Onlooker Molly (Kim Novak), a girl who lives in the same building and seems to possess real, strong genuine feelings for Frankie, having no desire to control him but only to help him proves the best thing Frankie has going for him in the world if he can just stay straight long enough to wake up and realize it. Darren McGavin as the heroin drug peddler Louie however is always there just waiting in the wings knowing just the right buttons to push, just the thing to say, to get a former addict to revert back to that old habit, one profitable to Louie but deadly for the addict.

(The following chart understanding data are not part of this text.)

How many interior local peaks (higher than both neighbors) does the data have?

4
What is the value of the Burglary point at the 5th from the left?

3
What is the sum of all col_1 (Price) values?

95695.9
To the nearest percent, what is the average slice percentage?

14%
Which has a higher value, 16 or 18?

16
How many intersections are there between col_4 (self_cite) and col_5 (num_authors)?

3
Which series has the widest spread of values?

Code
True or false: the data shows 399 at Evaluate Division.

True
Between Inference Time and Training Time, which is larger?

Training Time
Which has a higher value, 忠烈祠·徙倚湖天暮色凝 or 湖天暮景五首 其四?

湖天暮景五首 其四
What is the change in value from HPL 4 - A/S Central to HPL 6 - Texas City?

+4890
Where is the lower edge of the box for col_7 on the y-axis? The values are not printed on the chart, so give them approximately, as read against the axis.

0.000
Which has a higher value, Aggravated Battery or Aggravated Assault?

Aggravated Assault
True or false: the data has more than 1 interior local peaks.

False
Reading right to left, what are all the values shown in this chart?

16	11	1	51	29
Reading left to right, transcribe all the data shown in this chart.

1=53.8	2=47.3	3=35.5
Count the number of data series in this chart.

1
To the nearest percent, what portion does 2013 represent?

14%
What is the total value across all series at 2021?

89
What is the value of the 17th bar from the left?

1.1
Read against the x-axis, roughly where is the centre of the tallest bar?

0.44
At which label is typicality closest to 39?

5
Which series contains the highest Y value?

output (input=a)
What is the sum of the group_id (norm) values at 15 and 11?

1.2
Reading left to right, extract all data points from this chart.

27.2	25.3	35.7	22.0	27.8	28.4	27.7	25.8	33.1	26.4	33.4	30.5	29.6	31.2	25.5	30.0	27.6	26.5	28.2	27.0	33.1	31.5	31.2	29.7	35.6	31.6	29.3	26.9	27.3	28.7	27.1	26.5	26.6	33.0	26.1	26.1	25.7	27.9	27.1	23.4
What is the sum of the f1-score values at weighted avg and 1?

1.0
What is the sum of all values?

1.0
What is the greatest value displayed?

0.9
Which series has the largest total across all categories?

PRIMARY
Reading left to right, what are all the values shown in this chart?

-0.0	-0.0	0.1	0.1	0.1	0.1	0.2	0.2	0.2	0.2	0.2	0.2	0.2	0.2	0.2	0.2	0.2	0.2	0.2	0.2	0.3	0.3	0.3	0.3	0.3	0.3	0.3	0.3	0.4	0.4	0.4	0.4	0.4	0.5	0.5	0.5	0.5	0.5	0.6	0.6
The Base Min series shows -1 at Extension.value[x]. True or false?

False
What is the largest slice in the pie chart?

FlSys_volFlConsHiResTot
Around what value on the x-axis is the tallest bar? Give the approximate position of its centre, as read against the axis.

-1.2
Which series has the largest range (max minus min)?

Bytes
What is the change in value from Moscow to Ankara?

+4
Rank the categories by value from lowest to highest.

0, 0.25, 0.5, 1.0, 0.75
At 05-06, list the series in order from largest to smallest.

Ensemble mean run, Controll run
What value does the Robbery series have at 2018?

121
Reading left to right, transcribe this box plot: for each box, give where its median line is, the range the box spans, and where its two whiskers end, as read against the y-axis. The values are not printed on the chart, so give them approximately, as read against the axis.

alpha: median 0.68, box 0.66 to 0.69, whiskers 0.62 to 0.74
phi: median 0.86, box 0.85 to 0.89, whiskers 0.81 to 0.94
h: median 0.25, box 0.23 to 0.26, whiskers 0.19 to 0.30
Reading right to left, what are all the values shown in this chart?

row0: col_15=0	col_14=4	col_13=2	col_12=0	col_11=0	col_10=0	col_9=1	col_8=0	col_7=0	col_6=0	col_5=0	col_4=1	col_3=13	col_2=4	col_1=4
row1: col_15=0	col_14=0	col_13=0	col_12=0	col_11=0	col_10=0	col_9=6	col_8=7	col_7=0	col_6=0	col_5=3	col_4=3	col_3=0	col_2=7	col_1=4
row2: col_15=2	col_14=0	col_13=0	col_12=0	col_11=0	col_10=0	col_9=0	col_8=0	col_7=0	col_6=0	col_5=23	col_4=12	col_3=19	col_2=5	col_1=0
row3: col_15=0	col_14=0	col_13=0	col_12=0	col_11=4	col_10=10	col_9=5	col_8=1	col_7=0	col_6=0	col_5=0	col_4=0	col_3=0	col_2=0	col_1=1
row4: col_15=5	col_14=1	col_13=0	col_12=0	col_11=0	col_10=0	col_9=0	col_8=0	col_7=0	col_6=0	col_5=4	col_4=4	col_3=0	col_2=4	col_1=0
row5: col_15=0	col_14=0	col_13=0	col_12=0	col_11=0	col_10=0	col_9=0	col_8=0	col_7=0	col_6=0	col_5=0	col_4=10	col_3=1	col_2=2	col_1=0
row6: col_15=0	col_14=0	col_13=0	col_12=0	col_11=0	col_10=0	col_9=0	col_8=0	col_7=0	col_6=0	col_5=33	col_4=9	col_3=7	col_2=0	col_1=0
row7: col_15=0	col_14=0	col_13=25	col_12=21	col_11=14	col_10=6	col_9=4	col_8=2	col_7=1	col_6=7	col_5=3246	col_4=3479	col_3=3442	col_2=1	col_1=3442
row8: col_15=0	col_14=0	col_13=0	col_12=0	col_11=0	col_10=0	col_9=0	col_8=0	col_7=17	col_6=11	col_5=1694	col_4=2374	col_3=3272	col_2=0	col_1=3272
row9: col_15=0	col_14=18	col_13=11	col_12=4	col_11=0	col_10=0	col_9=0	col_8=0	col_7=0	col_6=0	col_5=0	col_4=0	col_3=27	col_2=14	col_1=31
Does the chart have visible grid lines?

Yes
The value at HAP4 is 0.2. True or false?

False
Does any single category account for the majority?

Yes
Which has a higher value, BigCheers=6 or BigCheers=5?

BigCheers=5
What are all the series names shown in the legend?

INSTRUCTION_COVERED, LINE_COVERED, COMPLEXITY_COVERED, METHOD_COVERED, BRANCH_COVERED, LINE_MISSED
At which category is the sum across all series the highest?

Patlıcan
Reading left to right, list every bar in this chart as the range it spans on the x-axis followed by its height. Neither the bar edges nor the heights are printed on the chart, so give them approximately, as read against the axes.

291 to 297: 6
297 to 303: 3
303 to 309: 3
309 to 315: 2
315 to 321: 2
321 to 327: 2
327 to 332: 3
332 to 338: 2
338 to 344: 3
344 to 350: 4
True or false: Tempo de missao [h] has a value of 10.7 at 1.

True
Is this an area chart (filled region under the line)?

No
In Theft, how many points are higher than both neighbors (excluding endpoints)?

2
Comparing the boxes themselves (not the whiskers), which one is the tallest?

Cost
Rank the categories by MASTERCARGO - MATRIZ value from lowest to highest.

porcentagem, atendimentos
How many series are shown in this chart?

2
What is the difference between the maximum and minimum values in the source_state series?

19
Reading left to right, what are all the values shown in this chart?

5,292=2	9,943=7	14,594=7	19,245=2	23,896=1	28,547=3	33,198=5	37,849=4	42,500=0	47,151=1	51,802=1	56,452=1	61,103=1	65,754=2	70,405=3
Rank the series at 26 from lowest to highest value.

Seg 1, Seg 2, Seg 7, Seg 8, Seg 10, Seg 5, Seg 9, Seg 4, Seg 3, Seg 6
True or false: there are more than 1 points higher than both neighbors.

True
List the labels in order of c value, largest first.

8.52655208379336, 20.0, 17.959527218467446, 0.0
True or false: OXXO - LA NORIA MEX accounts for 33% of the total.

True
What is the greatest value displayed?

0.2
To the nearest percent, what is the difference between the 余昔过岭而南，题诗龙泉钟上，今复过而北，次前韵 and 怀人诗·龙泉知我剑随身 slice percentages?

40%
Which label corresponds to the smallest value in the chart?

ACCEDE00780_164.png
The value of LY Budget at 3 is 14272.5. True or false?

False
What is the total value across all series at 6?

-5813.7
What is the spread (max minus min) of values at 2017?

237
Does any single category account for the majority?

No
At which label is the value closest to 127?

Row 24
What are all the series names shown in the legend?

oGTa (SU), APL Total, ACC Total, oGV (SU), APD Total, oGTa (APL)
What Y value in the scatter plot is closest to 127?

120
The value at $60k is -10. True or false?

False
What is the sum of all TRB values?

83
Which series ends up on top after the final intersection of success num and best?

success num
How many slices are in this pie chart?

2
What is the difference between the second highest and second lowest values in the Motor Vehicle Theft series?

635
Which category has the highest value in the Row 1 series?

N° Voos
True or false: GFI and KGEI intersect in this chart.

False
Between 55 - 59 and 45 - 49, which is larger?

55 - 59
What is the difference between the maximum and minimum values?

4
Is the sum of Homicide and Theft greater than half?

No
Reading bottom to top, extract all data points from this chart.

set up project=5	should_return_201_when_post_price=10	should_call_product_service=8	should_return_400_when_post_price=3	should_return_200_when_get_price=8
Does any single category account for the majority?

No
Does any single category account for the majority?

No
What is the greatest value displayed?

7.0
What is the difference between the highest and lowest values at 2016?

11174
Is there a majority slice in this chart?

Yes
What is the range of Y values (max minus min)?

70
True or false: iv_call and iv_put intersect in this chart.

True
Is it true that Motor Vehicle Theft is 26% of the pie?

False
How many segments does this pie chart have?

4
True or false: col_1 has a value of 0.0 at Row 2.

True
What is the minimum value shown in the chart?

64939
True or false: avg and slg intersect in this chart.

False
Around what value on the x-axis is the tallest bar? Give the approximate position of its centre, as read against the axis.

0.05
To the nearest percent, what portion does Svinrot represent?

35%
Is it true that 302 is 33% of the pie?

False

The setting too seems to take on a life of its own, constantly dark, gritty, seedy and crime-ridden with nowhere near enough positive things to look forward to in life, a place where it's all too easy to escape via a bottle or drugs, a quick "fix" that's truly no fix at all but only works to keep one in the dark away from the daylight and all the bright prospects the world might have to offer. It's a neat touch that when Frankie is on the right track, the setting always seems brighter than when he's headed down the wrong road. While some argue it is a bit dated, to me this is a gritty film featuring a realistic inner war within a man for control over his own fate, one that features very strong character performances by all involved. Given that, THE MAN WITH THE GOLDEN ARM gets my highest possible recommendation.